* Nine-month sales volumes rise 8.2 pct vs expected 7.7 pct
* Volume growth 8.9 pct in Q3, up from 7.8 pct in first half
* Says market environment in Europe still challenging
* Shares rise 1.9 percent, outperforming food sector
By Silke Koltrowitz
ZURICH, July 4 (Reuters) - Barry Callebaut, the world’s No. 1 chocolate and cocoa-product maker, said on Thursday that more outsourcing deals from food groups and strong demand from bakeries and restaurants lifted volumes by a better-than-expected 8.2 percent in the nine months to May.
Outsourcing, such as its 2012 deal with Unilever to supply chocolate for products including Magnum, has helped it outpace sluggish growth in the global chocolate market. Selling chocolate products to food groups generates about two thirds of the Swiss firm’s sales, it said.
Sales volume growth accelerated to 8.9 percent in the third quarter, said Barry Callebaut - which also supplies Nestle , Mondelez and Hershey’s - while the global chocolate market grew only 1.9 percent.
“Third-quarter volumes were very good, mainly driven by North and South America. We estimate that at least half of that growth is driven by outsourcing deals,” ZKB analyst Daniel Buerki said.
Nine-month volumes in austerity-hit Europe, which accounts for about half of group sales, rose 5.7 percent. The company said, “Western Europe performed very well against the background of a still challenging market environment.”
Its second biggest market, the Americas, accelerated to 17.1 percent growth, it said.
Sales revenue at the group fell 1.3 percent to 3.541 billion Swiss francs ($3.73 billion), in line with an estimate in a Reuters poll, as the group passed on lower raw material prices to its customers.
Increasing demand for chocolate products from bakeries and restaurants, offered by the group’s still-small Gourmet business, helped drive volumes in all regions, the company said.

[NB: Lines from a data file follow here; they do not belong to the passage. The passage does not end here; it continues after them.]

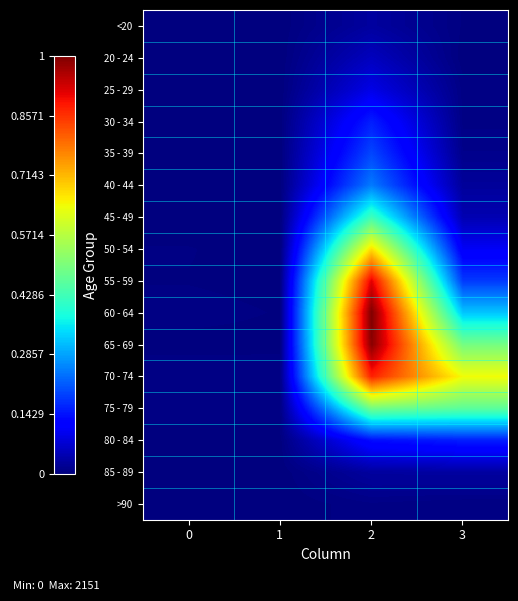

Reading left to right, extract all data points from this chart.

<20: 0=0	1=1	2=62	3=7
20 - 24: 0=1	1=0	2=121	3=2
25 - 29: 0=0	1=0	2=196	3=13
30 - 34: 0=0	1=2	2=333	3=14
35 - 39: 0=2	1=1	2=420	3=26
40 - 44: 0=0	1=1	2=530	3=53
45 - 49: 0=2	1=1	2=915	3=97
50 - 54: 0=9	1=3	2=1450	3=227
55 - 59: 0=8	1=6	2=1965	3=392
60 - 64: 0=11	1=8	2=2151	3=689
65 - 69: 0=6	1=6	2=2130	3=1057
70 - 74: 0=13	1=14	2=1882	3=1381
75 - 79: 0=10	1=12	2=1053	3=993
80 - 84: 0=7	1=4	2=296	3=333
85 - 89: 0=3	1=1	2=62	3=64
>90: 0=0	1=0	2=15	3=9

Analysts at Notenstein welcomed the fact the Gourmet business was finally becoming a growth driver, but said it remained to be seen whether stronger volumes would help the stock, languishing since December 2011, in the longer term.
“First, Barry Callebaut will have to translate the high volume growth into a sustainable increase in profitability,” they said.
Shares rose 1.1 percent by 0840 GMT, outperforming a 0.7 percent stronger European food sector index.
One big challenge for the company is to make its $860 million buy of Singapore’s Petra Foods’ cocoa processing business profitable, analysts said.
It closed the Petra deal this week and said it paid less than the $950 million cited when the deal was first announced.
Its mid-term financial guidance is for 6-8 percent volume growth through 2015/16, and by then it also wants to restore profitability to the pre-acquisition level.
“Much depends on how Barry Callebaut will integrate the Petra Foods unit,” ZKB’s Buerki said. “They paid a lot and profitability of this business is lower.”
Petra Foods’ cocoa unit generated a loss of $28.9 million in the first quarter of 2013 on sales of $224.7 million.
Cocoa processors have been hit by weak prices for cocoa products, such as cocoa powder, which have fallen even more than prices for cocoa beans, squeezing processors’ margins. Prices for cocoa beans have recovered from an 11-month low hit in March, but are far from the record-high levels of 2011.